Ya no era doble, ni estaba electrificada, ni permitía correr como antes o no daba esa sensación. Tampoco se podía medir, puesto que el velocímetro con el que a modo informativo nos obsequiaba Renfe había desaparecido tras abandonar la vía de Madrid a Zaragoza. Y nos acompañaba un tremendo traqueteo. Algo evocador, es verdad, como de otra época, pero más que palpable. Hay que decir que este traqueteo desapareció en un tramo de esta vía, poco antes de Almazán, pero volvió al final, antes de llegar a destino.

La puesta de sol fue majestuosa, eso sí. Entre nubes que la hacían aún más épica. El trayecto por la provincia de Soria oscila entre campos, robledales y los pocos pueblos que jalonan la vía. Ahora para en tres: Almazán, Tardelcuende (este fue donde mi bisabuelo ejerció de ferroviario más años, pero no solamente) y Quintana Redonda.
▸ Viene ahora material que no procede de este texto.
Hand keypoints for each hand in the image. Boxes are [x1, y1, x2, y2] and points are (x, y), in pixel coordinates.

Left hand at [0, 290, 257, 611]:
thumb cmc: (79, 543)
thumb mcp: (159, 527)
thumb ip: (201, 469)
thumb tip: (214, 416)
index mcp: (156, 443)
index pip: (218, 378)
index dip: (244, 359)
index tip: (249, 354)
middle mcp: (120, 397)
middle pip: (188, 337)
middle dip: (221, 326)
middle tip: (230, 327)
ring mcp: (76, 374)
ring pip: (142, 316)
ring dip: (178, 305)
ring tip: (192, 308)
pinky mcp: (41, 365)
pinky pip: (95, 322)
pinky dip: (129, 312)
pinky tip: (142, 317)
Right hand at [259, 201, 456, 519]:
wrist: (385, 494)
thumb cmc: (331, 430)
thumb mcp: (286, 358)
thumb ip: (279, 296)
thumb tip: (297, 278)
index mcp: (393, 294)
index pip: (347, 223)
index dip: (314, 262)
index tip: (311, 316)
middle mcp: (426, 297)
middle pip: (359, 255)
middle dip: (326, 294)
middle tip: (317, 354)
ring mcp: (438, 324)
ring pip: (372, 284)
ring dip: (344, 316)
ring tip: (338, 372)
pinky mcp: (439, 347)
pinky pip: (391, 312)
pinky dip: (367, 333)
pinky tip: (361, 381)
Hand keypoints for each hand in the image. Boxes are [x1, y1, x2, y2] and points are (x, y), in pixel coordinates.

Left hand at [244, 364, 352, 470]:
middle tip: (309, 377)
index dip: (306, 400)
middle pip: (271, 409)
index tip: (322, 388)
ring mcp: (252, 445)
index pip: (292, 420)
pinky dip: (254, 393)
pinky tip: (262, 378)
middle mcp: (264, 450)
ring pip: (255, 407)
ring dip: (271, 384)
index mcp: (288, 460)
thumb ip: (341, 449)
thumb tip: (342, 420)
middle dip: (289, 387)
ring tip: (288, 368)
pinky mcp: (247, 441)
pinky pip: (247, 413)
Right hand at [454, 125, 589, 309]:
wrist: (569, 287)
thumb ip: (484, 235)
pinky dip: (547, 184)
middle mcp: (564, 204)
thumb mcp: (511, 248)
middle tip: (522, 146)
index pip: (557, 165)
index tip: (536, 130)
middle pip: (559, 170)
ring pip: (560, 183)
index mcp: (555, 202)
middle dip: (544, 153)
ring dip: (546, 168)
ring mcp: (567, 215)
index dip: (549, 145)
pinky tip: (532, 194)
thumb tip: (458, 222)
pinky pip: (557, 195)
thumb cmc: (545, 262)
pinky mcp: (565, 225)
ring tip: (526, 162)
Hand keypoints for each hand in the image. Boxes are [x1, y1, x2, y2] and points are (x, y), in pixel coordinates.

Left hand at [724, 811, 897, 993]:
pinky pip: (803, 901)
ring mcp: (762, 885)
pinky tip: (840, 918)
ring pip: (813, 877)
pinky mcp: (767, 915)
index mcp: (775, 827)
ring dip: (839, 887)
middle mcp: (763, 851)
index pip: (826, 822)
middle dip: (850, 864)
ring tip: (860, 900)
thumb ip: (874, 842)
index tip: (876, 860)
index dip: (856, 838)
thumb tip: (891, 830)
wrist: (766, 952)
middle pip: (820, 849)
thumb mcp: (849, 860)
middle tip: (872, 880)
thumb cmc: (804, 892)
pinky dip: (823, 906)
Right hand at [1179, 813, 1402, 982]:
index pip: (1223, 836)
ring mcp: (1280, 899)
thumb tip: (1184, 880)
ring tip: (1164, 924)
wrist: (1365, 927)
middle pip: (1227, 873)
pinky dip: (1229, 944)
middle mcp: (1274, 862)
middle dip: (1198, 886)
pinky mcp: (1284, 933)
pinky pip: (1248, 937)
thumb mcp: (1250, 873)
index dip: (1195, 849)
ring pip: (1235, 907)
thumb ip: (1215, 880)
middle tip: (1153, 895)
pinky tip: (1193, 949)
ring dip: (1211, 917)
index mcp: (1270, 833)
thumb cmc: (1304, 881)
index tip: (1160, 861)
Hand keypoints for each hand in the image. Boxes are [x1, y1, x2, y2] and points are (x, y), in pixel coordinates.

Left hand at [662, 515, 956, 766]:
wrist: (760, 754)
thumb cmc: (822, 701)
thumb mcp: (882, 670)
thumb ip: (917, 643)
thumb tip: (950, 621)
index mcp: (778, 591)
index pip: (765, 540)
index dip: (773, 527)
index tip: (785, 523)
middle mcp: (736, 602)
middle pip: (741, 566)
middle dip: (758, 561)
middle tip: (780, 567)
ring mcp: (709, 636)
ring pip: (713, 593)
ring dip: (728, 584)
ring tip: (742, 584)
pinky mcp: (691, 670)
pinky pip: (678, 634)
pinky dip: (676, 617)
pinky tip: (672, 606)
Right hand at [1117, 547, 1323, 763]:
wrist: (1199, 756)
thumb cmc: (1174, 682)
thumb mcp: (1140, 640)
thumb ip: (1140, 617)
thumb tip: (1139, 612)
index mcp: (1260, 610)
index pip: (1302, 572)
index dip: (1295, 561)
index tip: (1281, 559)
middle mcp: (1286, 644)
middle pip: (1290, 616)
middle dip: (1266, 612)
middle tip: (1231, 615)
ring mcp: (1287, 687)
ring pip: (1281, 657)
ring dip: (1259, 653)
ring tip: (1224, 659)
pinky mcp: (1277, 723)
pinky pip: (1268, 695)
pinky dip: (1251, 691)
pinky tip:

Justo antes de llegar a Tardelcuende, el tren se detuvo en medio de la vía. Luego me enteré, por la mujer que acompañaba a su hija pequeña a ver a sus abuelos en Soria, que habían puesto algunas piedras en el camino. Puede que se tratase de una gamberrada de los chicos del pueblo, pero me pareció muy metafórico. Y peligroso, claro.

Llegada de noche… y al bar

Poco antes de las diez de la noche, entre los vaivenes del traqueteo que te hacían pensar que íbamos tan rápido como podíamos y que lo siguiente era echar a volar, llegamos a Soria. Más pasajeros de los que pronostiqué al inicio, puede que una veintena larga. Entonces, me topé con lo último que me esperaba: resulta que en el andén de la vieja estación de Soria han abierto un bar y su aspecto es magnífico. Tiene mesas dentro y fuera, sitio donde cenar y usa los servicios de la estación. Puede que esto lo hayan hecho en otros sitios, allí luce genial.

Imagino que este trayecto es de todo menos poético para los sorianos, que ha visto cerrar a lo largo de varias décadas el resto de sus antiguas vías de tren (a Burgos, a Calatayud, a Castejón…) y que ahora ven cómo las inversiones ferroviarias siguen sin llegar, reservadas a la alta velocidad. A mí, en todo caso, de familia de ferroviarios, me hizo ilusión esta aproximación en tren. Y auguro que no será la última, aunque los horarios no son demasiado variados para poder elegir.

Después de ir pegado a la ventanilla, tomando notas que luego no hace falta mirar porque todo se graba en la memoria; una vez pasados tantos pueblos, unos con y otros sin parada, y esa puesta de sol, ya no me acordaba casi ni que había salido de Madrid. Supongo que esto no es muy funcional, pero en verano y para quienes seguimos siendo emigrantes en esa ciudad, resulta casi terapéutico.